Supplied records.
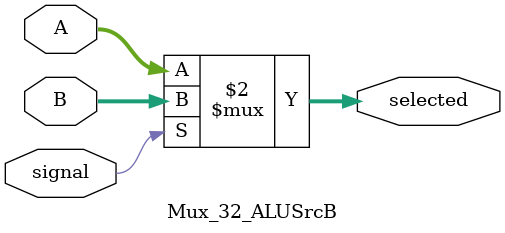
<source format=v>
`timescale 1ns / 1ps

module Mux_32_ALUSrcB(signal, A, B, selected);
    input signal;
    input [31:0] A,B;
    output [31:0] selected;
    assign selected = (signal == 1'b0 ? A : B);
endmodule
</source>
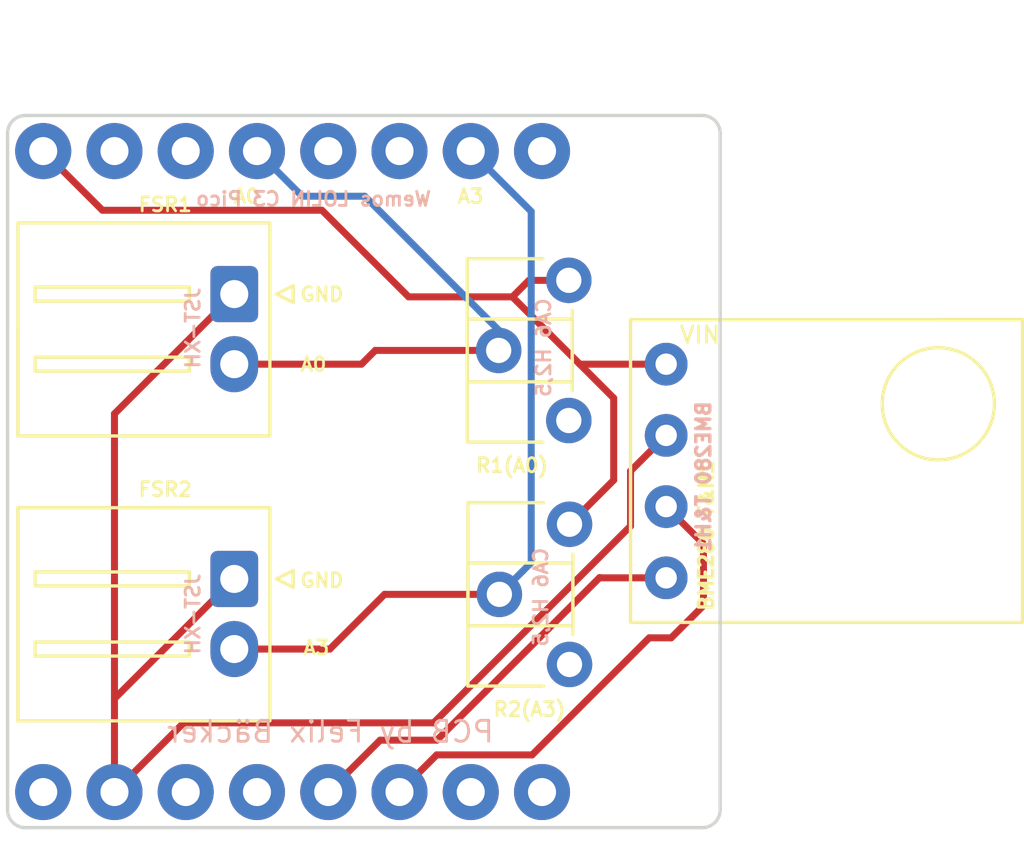
<source format=kicad_pcb>
(kicad_pcb (version 20221018) (generator pcbnew)

  (general
    (thickness 1.6)
  )

  (paper "A4")
  (layers
    (0 "F.Cu" signal)
    (31 "B.Cu" signal)
    (32 "B.Adhes" user "B.Adhesive")
    (33 "F.Adhes" user "F.Adhesive")
    (34 "B.Paste" user)
    (35 "F.Paste" user)
    (36 "B.SilkS" user "B.Silkscreen")
    (37 "F.SilkS" user "F.Silkscreen")
    (38 "B.Mask" user)
    (39 "F.Mask" user)
    (40 "Dwgs.User" user "User.Drawings")
    (41 "Cmts.User" user "User.Comments")
    (42 "Eco1.User" user "User.Eco1")
    (43 "Eco2.User" user "User.Eco2")
    (44 "Edge.Cuts" user)
    (45 "Margin" user)
    (46 "B.CrtYd" user "B.Courtyard")
    (47 "F.CrtYd" user "F.Courtyard")
    (48 "B.Fab" user)
    (49 "F.Fab" user)
    (50 "User.1" user)
    (51 "User.2" user)
    (52 "User.3" user)
    (53 "User.4" user)
    (54 "User.5" user)
    (55 "User.6" user)
    (56 "User.7" user)
    (57 "User.8" user)
    (58 "User.9" user)
  )

  (setup
    (stackup
      (layer "F.SilkS" (type "Top Silk Screen"))
      (layer "F.Paste" (type "Top Solder Paste"))
      (layer "F.Mask" (type "Top Solder Mask") (color "Black") (thickness 0.01))
      (layer "F.Cu" (type "copper") (thickness 0.035))
      (layer "dielectric 1" (type "core") (thickness 1.51) (material "FR4") (epsilon_r 4.5) (loss_tangent 0.02))
      (layer "B.Cu" (type "copper") (thickness 0.035))
      (layer "B.Mask" (type "Bottom Solder Mask") (color "Black") (thickness 0.01))
      (layer "B.Paste" (type "Bottom Solder Paste"))
      (layer "B.SilkS" (type "Bottom Silk Screen"))
      (copper_finish "None")
      (dielectric_constraints no)
    )
    (pad_to_mask_clearance 0)
    (aux_axis_origin 119.38 160.02)
    (pcbplotparams
      (layerselection 0x00010fc_ffffffff)
      (plot_on_all_layers_selection 0x0000000_00000000)
      (disableapertmacros false)
      (usegerberextensions false)
      (usegerberattributes true)
      (usegerberadvancedattributes true)
      (creategerberjobfile true)
      (dashed_line_dash_ratio 12.000000)
      (dashed_line_gap_ratio 3.000000)
      (svgprecision 6)
      (plotframeref false)
      (viasonmask false)
      (mode 1)
      (useauxorigin true)
      (hpglpennumber 1)
      (hpglpenspeed 20)
      (hpglpendiameter 15.000000)
      (dxfpolygonmode true)
      (dxfimperialunits true)
      (dxfusepcbnewfont true)
      (psnegative false)
      (psa4output false)
      (plotreference true)
      (plotvalue true)
      (plotinvisibletext false)
      (sketchpadsonfab false)
      (subtractmaskfromsilk false)
      (outputformat 1)
      (mirror false)
      (drillshape 0)
      (scaleselection 1)
      (outputdirectory "gerber/")
    )
  )

  (net 0 "")
  (net 1 "VIN")
  (net 2 "GND")
  (net 3 "3.3V")
  (net 4 "RST")
  (net 5 "A3")
  (net 6 "A2")
  (net 7 "A1")
  (net 8 "A0")
  (net 9 "A4")
  (net 10 "A5")
  (net 11 "SCL")
  (net 12 "SDA")

  (footprint "MountingHole:MountingHole_2.2mm_M2" (layer "F.Cu") (at 137.2 137.2))

  (footprint "Connector_JST:JST_XH_S2B-XH-A-1_1x02_P2.50mm_Horizontal" (layer "F.Cu") (at 114.375 152.4 -90))

  (footprint "Potentiometer_THT:Potentiometer_ACP_CA6-H2,5_Horizontal" (layer "F.Cu") (at 134.425 154.2 180))

  (footprint "Potentiometer_THT:Potentiometer_ACP_CA6-H2,5_Horizontal" (layer "F.Cu") (at 134.4 145.5 180))

  (footprint "Custom Footprints:BME280 5V" (layer "F.Cu") (at 136.6 147.3 -90))

  (footprint "MountingHole:MountingHole_2.2mm_M2" (layer "F.Cu") (at 137.2 157.44))

  (footprint "Connector_JST:JST_XH_S2B-XH-A-1_1x02_P2.50mm_Horizontal" (layer "F.Cu") (at 114.375 142.24 -90))

  (footprint "Module:WEMOS_Lolin_ESP32-C3_Pico" (layer "F.Cu") (at 114.395 147.32 -90))

  (gr_text "CA6 H2,5" (at 133.4 151.8 90) (layer "B.SilkS") (tstamp 0e6afa23-0b41-4e48-b582-55c7b4c20d75)
    (effects (font (size 0.5 0.5) (thickness 0.1)) (justify mirror))
  )
  (gr_text "CA6 H2,5" (at 133.5 142.9 90) (layer "B.SilkS") (tstamp 29dac2ff-7097-450d-b662-e02222be811e)
    (effects (font (size 0.5 0.5) (thickness 0.1)) (justify mirror))
  )
  (gr_text "JST-XH" (at 121 152.4 90) (layer "B.SilkS") (tstamp 4641c4a3-d913-46de-90fb-97f2e1d4ff5c)
    (effects (font (size 0.5 0.5) (thickness 0.1)) (justify mirror))
  )
  (gr_text "PCB by Felix Bäcker" (at 125.9 156.6) (layer "B.SilkS") (tstamp 4d5be357-b4f7-4dd9-9d89-3bb7230da643)
    (effects (font (size 0.75 0.75) (thickness 0.1)) (justify mirror))
  )
  (gr_text "BME280 T&H1" (at 139.2 147.5 90) (layer "B.SilkS") (tstamp 9d69c62b-8892-47cf-afee-c2a6083cd71f)
    (effects (font (size 0.5 0.5) (thickness 0.125)) (justify mirror))
  )
  (gr_text "JST-XH" (at 121 142.2 90) (layer "B.SilkS") (tstamp e37e0bc4-82be-46c4-bddd-42c905f2f4c9)
    (effects (font (size 0.5 0.5) (thickness 0.1)) (justify mirror))
  )
  (gr_text "GND" (at 125.6 141) (layer "F.SilkS") (tstamp 3fa24303-8dce-4220-919a-c0a43541080c)
    (effects (font (size 0.5 0.5) (thickness 0.1)))
  )
  (gr_text "GND" (at 125.6 151.2) (layer "F.SilkS") (tstamp 4e043f98-3e42-4d92-a4a1-3c8d3487c397)
    (effects (font (size 0.5 0.5) (thickness 0.1)))
  )
  (gr_text "A3" (at 130.9 137.5) (layer "F.SilkS") (tstamp 895fe2f1-5334-4bbf-9654-c0c1e5b223b8)
    (effects (font (size 0.5 0.5) (thickness 0.1)))
  )
  (gr_text "A0		" (at 124.4 137.5) (layer "F.SilkS") (tstamp a2f9af44-d089-48e7-a1c0-6fc880ff2ceb)
    (effects (font (size 0.5 0.5) (thickness 0.1)))
  )
  (gr_text "VIN" (at 138.3 142.8) (layer "F.SilkS") (tstamp adb4e20a-8745-47bf-bb8f-9d73a54c4b23)
    (effects (font (size 0.6 0.6) (thickness 0.1)) (justify left bottom))
  )
  (gr_text "A3" (at 125.4 153.6) (layer "F.SilkS") (tstamp ba7720e3-9142-4373-a3d4-ec595027f38b)
    (effects (font (size 0.5 0.5) (thickness 0.1)))
  )
  (gr_text "A0" (at 125.3 143.5) (layer "F.SilkS") (tstamp c304381c-3ec5-483b-af31-56707b2a1b5a)
    (effects (font (size 0.5 0.5) (thickness 0.1)))
  )
  (dimension (type aligned) (layer "F.Fab") (tstamp 6b2a148c-7ff2-4645-8362-d8dfe29de6d5)
    (pts (xy 114.395 134.62) (xy 139.795 134.62))
    (height -2.12)
    (gr_text "25.4000 mm" (at 127.095 131.35) (layer "F.Fab") (tstamp 6b2a148c-7ff2-4645-8362-d8dfe29de6d5)
      (effects (font (size 1 1) (thickness 0.15)))
    )
    (format (prefix "") (suffix "") (units 3) (units_format 1) (precision 4))
    (style (thickness 0.1) (arrow_length 1.27) (text_position_mode 0) (extension_height 0.58642) (extension_offset 0.5) keep_text_aligned)
  )

  (segment (start 120.673198 156.281802) (end 129.581802 156.281802) (width 0.25) (layer "F.Cu") (net 2) (tstamp 1eb306d2-d79c-4aef-b0dd-743496f222ac))
  (segment (start 118.205 155.42) (end 122.475 151.15) (width 0.25) (layer "F.Cu") (net 2) (tstamp 291be8d2-df1c-46a4-82cc-98ff92d66047))
  (segment (start 136.59948 149.264124) (end 136.59948 147.30052) (width 0.25) (layer "F.Cu") (net 2) (tstamp 3459ae3a-51ce-4285-8e7b-284afe509ada))
  (segment (start 136.59948 147.30052) (end 137.87 146.03) (width 0.25) (layer "F.Cu") (net 2) (tstamp 40444c19-62eb-44c6-8996-d4326879b450))
  (segment (start 118.205 158.75) (end 120.673198 156.281802) (width 0.25) (layer "F.Cu") (net 2) (tstamp 66d3602b-3fc5-4dfc-97af-86c6baee8cce))
  (segment (start 118.205 158.75) (end 118.205 155.42) (width 0.25) (layer "F.Cu") (net 2) (tstamp 9c063642-eba9-4a9b-8dc6-2ffcb5cd2eb8))
  (segment (start 118.205 145.26) (end 118.205 155.42) (width 0.25) (layer "F.Cu") (net 2) (tstamp b139d759-475e-4add-bffd-d2736f1f2ac8))
  (segment (start 129.581802 156.281802) (end 136.59948 149.264124) (width 0.25) (layer "F.Cu") (net 2) (tstamp d9fe333d-e024-4d47-ba54-7ad90602a090))
  (segment (start 122.475 140.99) (end 118.205 145.26) (width 0.25) (layer "F.Cu") (net 2) (tstamp eb33b628-bf20-4656-895b-312e502fe912))
  (segment (start 132.39 141.09) (end 132.98 140.5) (width 0.25) (layer "F.Cu") (net 3) (tstamp 0c1c1114-1451-4eb5-b246-d4ad363e392f))
  (segment (start 132.98 140.5) (end 134.4 140.5) (width 0.25) (layer "F.Cu") (net 3) (tstamp 1cc4c3ac-fa0b-473c-ba19-3fcf6e019c02))
  (segment (start 125.6 138) (end 128.69 141.09) (width 0.25) (layer "F.Cu") (net 3) (tstamp 43fff97d-401d-41e5-a327-2ae78e9f6927))
  (segment (start 136 144.7) (end 136 147.625) (width 0.25) (layer "F.Cu") (net 3) (tstamp 608ed99f-3369-4902-965a-5cd76e3004c1))
  (segment (start 132.39 141.09) (end 134.79 143.49) (width 0.25) (layer "F.Cu") (net 3) (tstamp 70c7c109-ba8e-4654-9955-77170befba2d))
  (segment (start 128.69 141.09) (end 132.39 141.09) (width 0.25) (layer "F.Cu") (net 3) (tstamp 7db8d21a-2dc9-441c-ac2d-0b42a5e52833))
  (segment (start 134.425 149.2) (end 136 147.625) (width 0.25) (layer "F.Cu") (net 3) (tstamp 80bd4a47-1ba0-40a3-a205-dd51a0586ee1))
  (segment (start 134.79 143.49) (end 137.87 143.49) (width 0.25) (layer "F.Cu") (net 3) (tstamp 87d68f0b-649e-4fbd-87d4-aa12d8eb949b))
  (segment (start 117.775 138) (end 125.6 138) (width 0.25) (layer "F.Cu") (net 3) (tstamp c5d75915-7f18-4f55-ae73-0c5df9235da4))
  (segment (start 134.79 143.49) (end 136 144.7) (width 0.25) (layer "F.Cu") (net 3) (tstamp c80e53b4-5b46-43b1-a7a8-f27b6779f7ab))
  (segment (start 115.665 135.89) (end 117.775 138) (width 0.25) (layer "F.Cu") (net 3) (tstamp f8126362-0a22-4769-9258-0797fcfcbbff))
  (segment (start 127.831088 151.7) (end 125.881088 153.65) (width 0.25) (layer "F.Cu") (net 5) (tstamp 79a20635-a8ed-41e8-bdd8-9933f88c01c4))
  (segment (start 131.925 151.7) (end 127.831088 151.7) (width 0.25) (layer "F.Cu") (net 5) (tstamp 8dae0d13-1b55-40cf-8312-2909cce77061))
  (segment (start 125.881088 153.65) (end 122.475 153.65) (width 0.25) (layer "F.Cu") (net 5) (tstamp e9adc85c-0c39-4efb-9273-4b1cec1da406))
  (segment (start 133.06 138.045) (end 133.06 150.565) (width 0.25) (layer "B.Cu") (net 5) (tstamp 288d56e7-d1b9-44dd-93a0-8c4e219083b0))
  (segment (start 133.06 150.565) (end 131.925 151.7) (width 0.25) (layer "B.Cu") (net 5) (tstamp 444c21c2-17bf-4d8b-8c68-42f201f4be5c))
  (segment (start 130.905 135.89) (end 133.06 138.045) (width 0.25) (layer "B.Cu") (net 5) (tstamp df4829f0-d1c6-4a80-a651-a0ec963210bd))
  (segment (start 127.01 143.49) (end 127.5 143) (width 0.25) (layer "F.Cu") (net 8) (tstamp 52e6581b-bd5e-4b45-a7d3-e7d016e65c9b))
  (segment (start 127.5 143) (end 131.9 143) (width 0.25) (layer "F.Cu") (net 8) (tstamp 6ca95081-afbf-48b4-a30d-f18d3021c16f))
  (segment (start 122.475 143.49) (end 127.01 143.49) (width 0.25) (layer "F.Cu") (net 8) (tstamp e3262ad2-1038-4800-b0c8-d1d6f81a1a9b))
  (segment (start 124.895 137.5) (end 127.125 137.5) (width 0.25) (layer "B.Cu") (net 8) (tstamp 459bf8f1-6f48-4dc2-8edc-a3dbf1cd74dc))
  (segment (start 123.285 135.89) (end 124.895 137.5) (width 0.25) (layer "B.Cu") (net 8) (tstamp 565eefb1-60aa-468f-b955-bab0e1e1587e))
  (segment (start 131.9 142.275) (end 131.9 143) (width 0.25) (layer "B.Cu") (net 8) (tstamp 8f7aa882-52da-40b2-9f89-6ecd24bc6e60))
  (segment (start 127.125 137.5) (end 131.9 142.275) (width 0.25) (layer "B.Cu") (net 8) (tstamp d823ecef-f71c-4483-a275-fd1005b3924d))
  (segment (start 133.092251 157.425) (end 137.267251 153.25) (width 0.25) (layer "F.Cu") (net 11) (tstamp 2442f125-3fa1-462e-8a5a-633ea335a981))
  (segment (start 139.2 149.9) (end 137.87 148.57) (width 0.25) (layer "F.Cu") (net 11) (tstamp 44dcee06-2403-4f66-a951-e6c8bfc8d75a))
  (segment (start 129.69 157.425) (end 133.092251 157.425) (width 0.25) (layer "F.Cu") (net 11) (tstamp 48733903-7c46-4f05-8ab7-fa0df25cf589))
  (segment (start 128.365 158.75) (end 129.69 157.425) (width 0.25) (layer "F.Cu") (net 11) (tstamp 50a026a9-9de6-49b2-b155-fdeafcc77fc7))
  (segment (start 137.267251 153.25) (end 138.05 153.25) (width 0.25) (layer "F.Cu") (net 11) (tstamp 81374672-d2e6-4599-8b22-3f6a469f20d4))
  (segment (start 139.2 152.1) (end 139.2 149.9) (width 0.25) (layer "F.Cu") (net 11) (tstamp 94ba4499-8230-468f-8f19-b4452d5100c5))
  (segment (start 138.05 153.25) (end 139.2 152.1) (width 0.25) (layer "F.Cu") (net 11) (tstamp 971029c1-3f7c-4367-87ec-3ce403e91596))
  (segment (start 135.51 151.11) (end 135.5 151.1) (width 0.25) (layer "F.Cu") (net 12) (tstamp 0369a139-7164-4d90-9666-4747a9e224ac))
  (segment (start 127.675 156.9) (end 125.825 158.75) (width 0.25) (layer "F.Cu") (net 12) (tstamp 528c332c-8242-420c-806c-e7892aa4dfe4))
  (segment (start 135.5 151.1) (end 129.7 156.9) (width 0.25) (layer "F.Cu") (net 12) (tstamp 7552c0e3-a082-4925-97b2-985fc969f79d))
  (segment (start 137.87 151.11) (end 135.51 151.11) (width 0.25) (layer "F.Cu") (net 12) (tstamp 8141d76b-a6a8-47a6-845f-d3b04bdad3da))
  (segment (start 129.7 156.9) (end 127.675 156.9) (width 0.25) (layer "F.Cu") (net 12) (tstamp 91ed31d2-d1ce-499d-89bc-bc8cf3f67ae9))

)

</source>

Assignment. Repeat exactly the lines of the listing above, from the one with "(disableapertmacros false)" down to the one with "(plotframeref false)"; both of those lines belong in the range.

Response below.
      (disableapertmacros false)
      (usegerberextensions false)
      (usegerberattributes true)
      (usegerberadvancedattributes true)
      (creategerberjobfile true)
      (dashed_line_dash_ratio 12.000000)
      (dashed_line_gap_ratio 3.000000)
      (svgprecision 6)
      (plotframeref false)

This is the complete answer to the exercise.